One of the first things you can confirm then is that there is some type of communication problem. If you perform a packet capture, you can see the application request, and then you can see that no response is received. From there, you may want to run a traceroute tool that allows you to customize the TCP or UDP port number that’s used. This would allow you to see just how far the traffic is able to go, and then you can provide that traceroute information to a network administrator who can then determine where the filtering is occurring.
A similar problem might occur if the application is being filtered on your device with a host space firewall. A firewall administrator may be able to configure not just a port number, but the application name itself to be able to filter that traffic. In environments where the host-based firewall is administered centrally, you may not have access to view firewall information. So you may need to document exactly what application you need to use, and provide that information to the firewall administrator.
In these scenarios, you may want to perform a packet capture from an external device so you can see exactly the traffic that’s leaving that computer and the traffic that’s coming back. Access control lists can provide extensive security options.

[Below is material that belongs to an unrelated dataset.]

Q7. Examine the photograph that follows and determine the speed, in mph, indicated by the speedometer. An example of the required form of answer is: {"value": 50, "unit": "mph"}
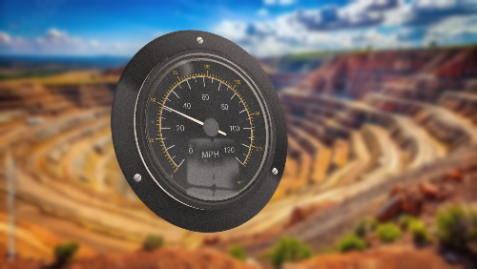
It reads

You may find that they’re blocking some traffic from getting through, but other traffic is able to flow properly. If you were to look at the access control list, you can see there are a number of different filtering options. You can filter by IP address, port number, and many other options as well. And you can allow or deny traffic based on a combination of this criteria.
If you’re trying to determine if an access control list may be blocking your traffic, you can perform a packet capture, be able to see exactly what traffic you’re trying to send and what traffic is being received. You might also want to use a traceroute utility that allows you to customize the TCP or UDP port number. This would allow you to send traffic into the network, and you’d be able to tell at exactly which hop the traffic is stopping.
If you’re trying to communicate to a server and you’re not getting any response, you know the problem isn’t related to a filter or an ACL, and there may be a service that’s simply not responding to your request. You may want to check and make sure that you’re accessing that service over the correct UDP or TCP port number. And if it’s different, you need to make that change in your application.
You want to confirm that the device itself is up and running. You may want to run a ping or a traceroute to the device, and make sure that you’re able to communicate to that server successfully. And if you are, you might want to try telnetting to that particular port number itself and see if you’re able to make the application talk back to you. If that application isn’t responding, you may need to restart the application or restart the server where that application exists.
If the server that is hosting that application is having a problem, the issue may be very similar to the service itself not responding. We try to use the application, and we get no response from that device. We’re going to first confirm the connectivity. So if we do have a hardware failure, we’re probably not going to receive a response to this ping.
We can also confirm that with a traceroute. So we can see exactly what hops we’re going through to get to that server, but we can also see that the server is not responding to that traceroute. At that point, we want to check the server ourselves, or we’ll need to contact the help desk or server administrator to see if they can find out why that server is not responding.